I hear Fletcher suppress a snicker.

“They were serving myrksus as the ‘hottest thing on the menu’?” I ask inquisitively while stepping over a fallen mossy log.

“Yeah. Hey, it was middle of the road as far as my palate is concerned, but better than the tasteless drudge we’d been discussing,” she says.

“Do you want to tell her, or should I?” Fletcher asks over his shoulder. I’m actually surprised that Fletcher caught on, but he did have a whole two years to study our language and culture while he drifted through the expanse with his trade flotilla. Or maybe he’s just picked up on it somewhere. He probably gets out to fancy establishments with his rich husband all the time.

“Tea…” I start.

She turns around, allowing me a chance to catch up. I briefly stop in front of her and look down upon her sweet, tawny face with regretful admonishment. I look apologetically into those radiant hazel eyes.

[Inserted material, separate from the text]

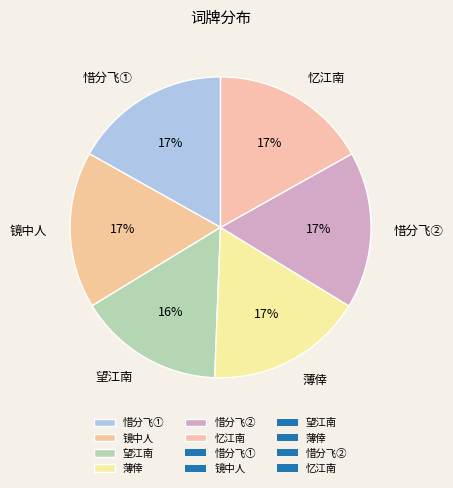

What is the smallest slice in the pie chart?

望江南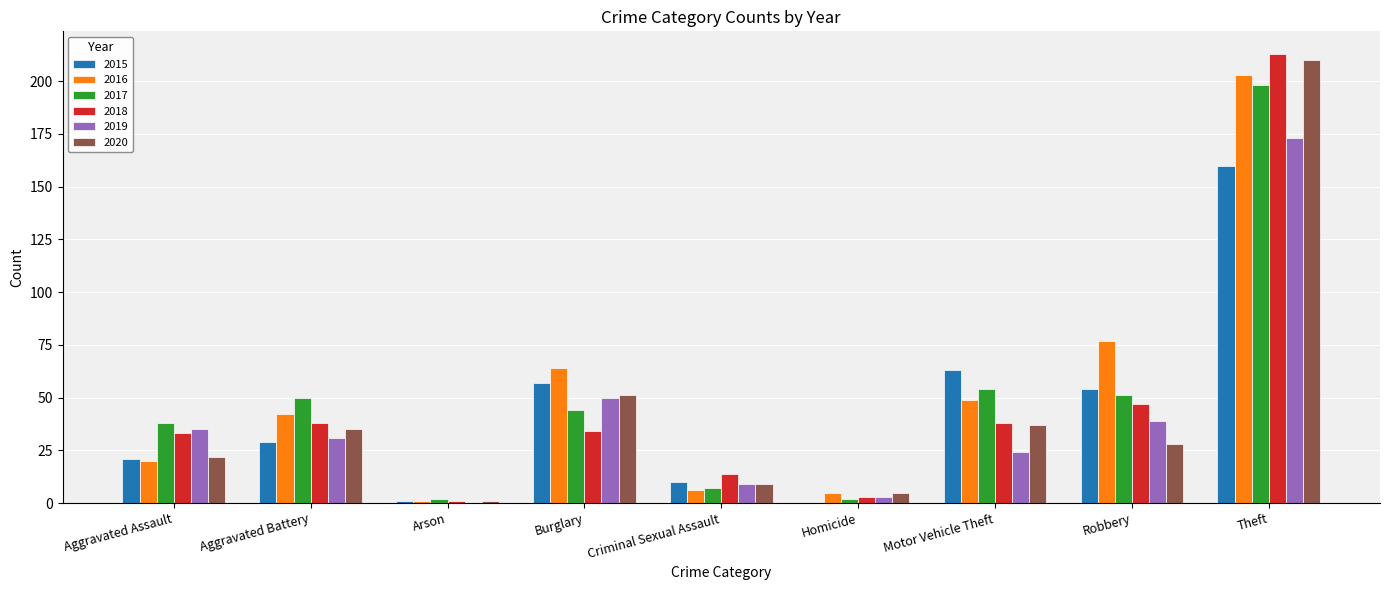

What is the sum of all 2018 values?

421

I hate to upset her, as much as she upsets me.

“I didn’t realize they would do this to you, but… myrksus—dark sauce—is mostly sheep’s blood.”

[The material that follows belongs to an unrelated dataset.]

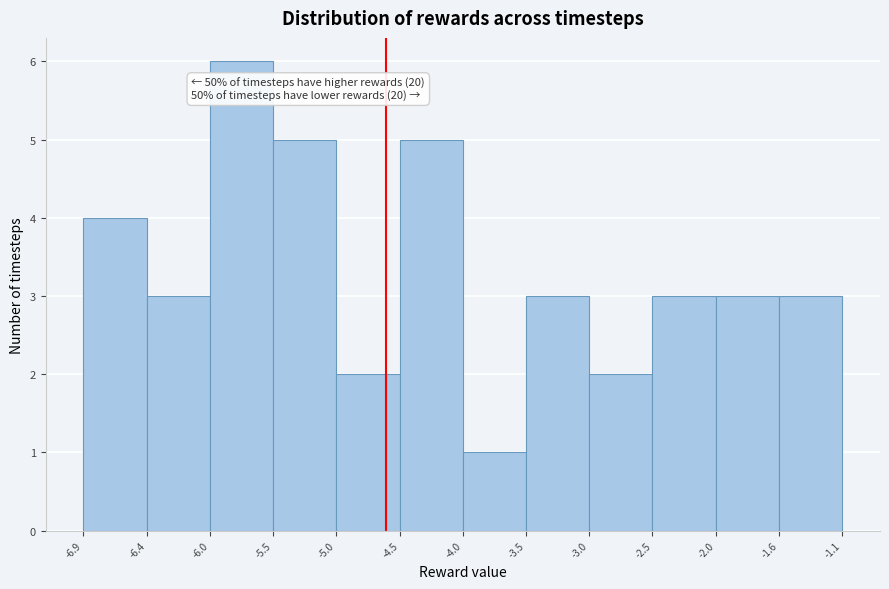

Over which range of the x-axis is the bar tallest?

-6.0 to -5.5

I continue with Fletcher now taking point while Tea soaks that knowledge in.

“I think I see it, Ash,” Fletcher notes. “There’s smoke at three-thirty.” The Sibylean day is thirty-six hours, and there are three hundred sixty degrees in a circle, so just like communicating azimuth in the air or vacuum, it’s a handy way to coordinate direction on foot.

I look up, newly hopeful I can discard this burden on my shoulders. The lactic acid buildup in my body is getting too strong.

“I think I see it, too. There was a sharp precipice up ahead. Think you can run up and scout it out for us?”

“You got it, skip,” Fletcher acknowledges, dropping his grab bag, drawing his rifle, and dashing away.

“Tea, get the fuck up here,” I command.

She jogs up to my side and picks up the bag of tools Fletcher left behind. At that moment, I realize again that we will have to make our return trip with at least the same load to carry, or more. Fuck.

I wait for Fletcher’s recon over the radio.

“Scanning,” I hear from him in my earpiece.

As Tea and I trudge forward, I hear the same unseen raptor squawk overhead. Or maybe a different one. But it’s particularly loud and obnoxious, like it’s crowing an alarm. And it’s right to be alarmed. Tea and I stop about fifty meters behind Fletcher, not out of protocol, but because we can now see clearly that a line of several thick, venerable evergreens, centuries-old, have been sliced in half.

My goddess,” Tea says, “did the ship really just plow through those trees on its way down like they were nothing?”

“Hell of a sight,” I concur with tired ventilation. “I don’t think we’ll be saving any lives today.”

“Uh, gals? We’re clear. You’re going to want to come up here and tell me what I’m looking at, because as your engineer I have zero fucking idea,” Fletcher reports over encrypted broadwave.

We hike the remaining distance and meet up with Fletcher, who rounds the thick mature allgold tree he had been using for cover. He lowers his rifle, looking as confused as he sounds. As I climb to the crest of the embankment, I smell something unusual and rancid in the air that makes my nose itch and eyes water. At the top, I step beside Fletcher and peer down at the hole gouged into Sibyl’s flesh before us. I feel my jaw go slack.

Half-buried into soil, rock, burnt tree roots, and undergrowth lies a small, angular vessel lilting sideways, somehow largely intact after crashing through the atmosphere and the forest canopy. Its most obvious sign of distress: far more wild electrical arcing between its various extended parts than I’ve ever seen, or ever thought physically possible.